El viernes 10 de junio Biden cerraba el encuentro de presidentes con la firma de la «Declaración de Los Ángeles» y algunas limitadísimas promesas de ayuda económica para contener a los migrantes y ampliar a 20 000 los refugiados anuales que aceptará Estados Unidos. En realidad, hay una militarización de la problemática, ya que Estados Unidos pretende sumar a México y Colombia como aliados principales extra OTAN, o sea subordinarlos a la estrategia de Washington contra los otros polos de poder global. En el discurso oficial aparecieron las habituales apelaciones a la democracia, la seguridad hemisférica, el libre mercado, los derechos humanos y la inversión privada. Sin embargo, esta vez, Estados Unidos fracasó en imponer la doctrina Monroe de «América para los (norte)americanos», que el año que viene cumple exactamente 200 años.

Y no solo lo hizo a nivel gubernamental, sino que, por abajo, y en estrecha relación con las luchas que están haciendo retroceder a los gobiernos neoliberales desde 2018, crece la articulación de las resistencias. No solo se realizó la habitual contra Cumbre de los Pueblos en Los Ángeles.

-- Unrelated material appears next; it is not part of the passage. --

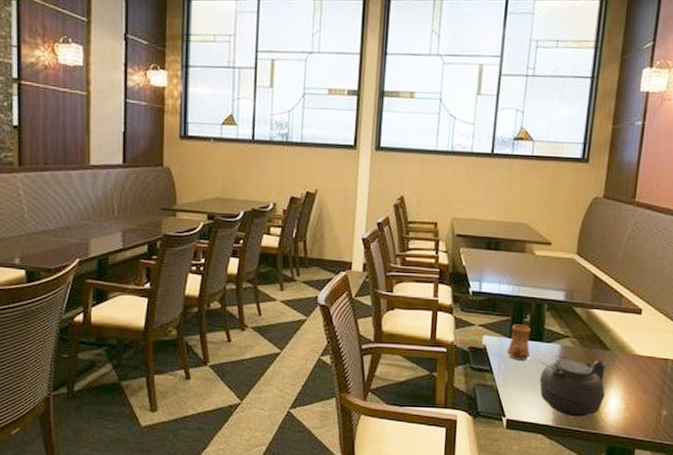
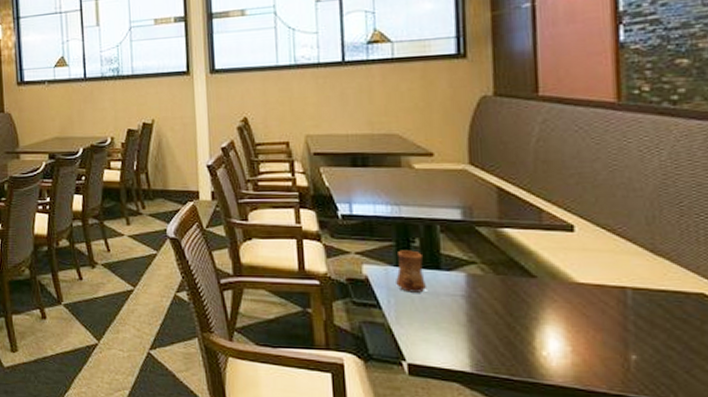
teapot: present [539,355,606,417] -> none [440,286,539,362]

En Ciudad de México, la semana pasada, miles de académicos y activistas se reunieron en la Conferencia Latinoamericana y Caribeña de Ciencias Sociales para pensar y debatir cómo construir ese otro mundo posible.

El mismo día que cerraba el cónclave de mandatarios en Estados Unidos, más de 100 000 personas colmaron el Zócalo de la capital azteca para escuchar al cubano Silvio Rodríguez, en el más que simbólico cierre del evento organizado por CLACSO. Como señaló allí Álvaro García Linera, en diálogo con La Jornada:

"Hay, de América Latina hacia Estados Unidos, pérdida de miedo y hasta falta de respeto ante el poderoso. Se ha desvanecido la idolatría y sumisión voluntaria de las élites políticas hacia lo norteamericano. Era una especie de cadena mental que te amarraba a mover tu cabeza siempre diciendo sí a lo que decía Estados Unidos. Ahora no lo oyes. Te vas. No vienes. Dices lo que quieras. Los otros nos desprecian y nosotros les hemos perdido el respeto. México ha liderado este divorcio".

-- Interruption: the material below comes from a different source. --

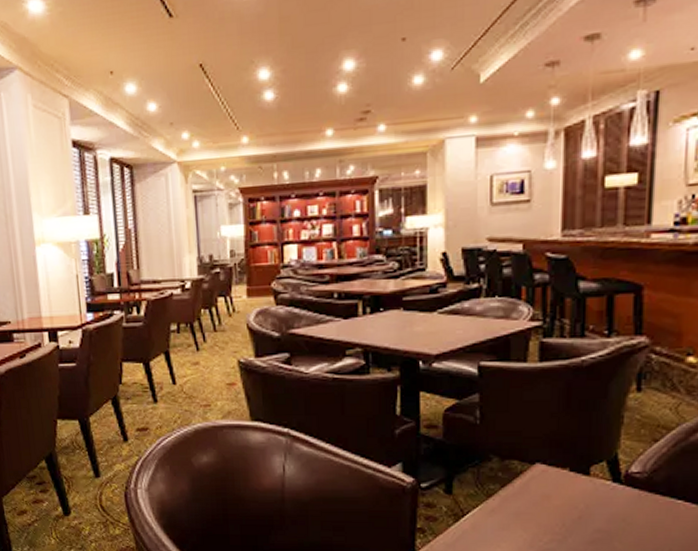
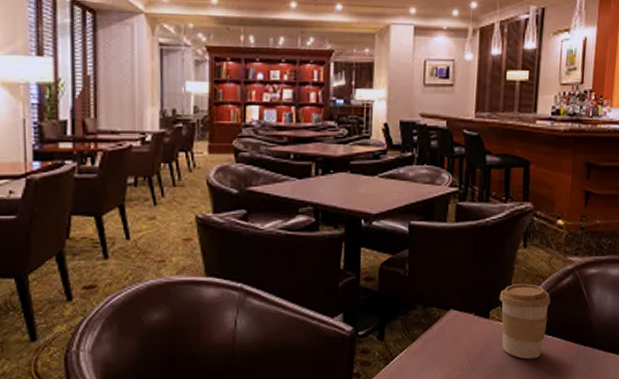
coffee cup: none [603,435,680,527] -> present [499,284,551,359]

El fracaso de la puesta en escena imperial en Los Ángeles abre grandes oportunidades para reimpulsar el multipolarismo y ampliar los márgenes de autonomía de Nuestra América, que bajo la dominación imperial sigue siendo la región más desigual del mundo, con más de 200 millones de pobres según Naciones Unidas. Falta, ahora, que las fuerzas políticas y sociales progresistas, de izquierda y nacional-populares vuelvan a poner en el horizonte de sus luchas el proyecto de la Patria Grande.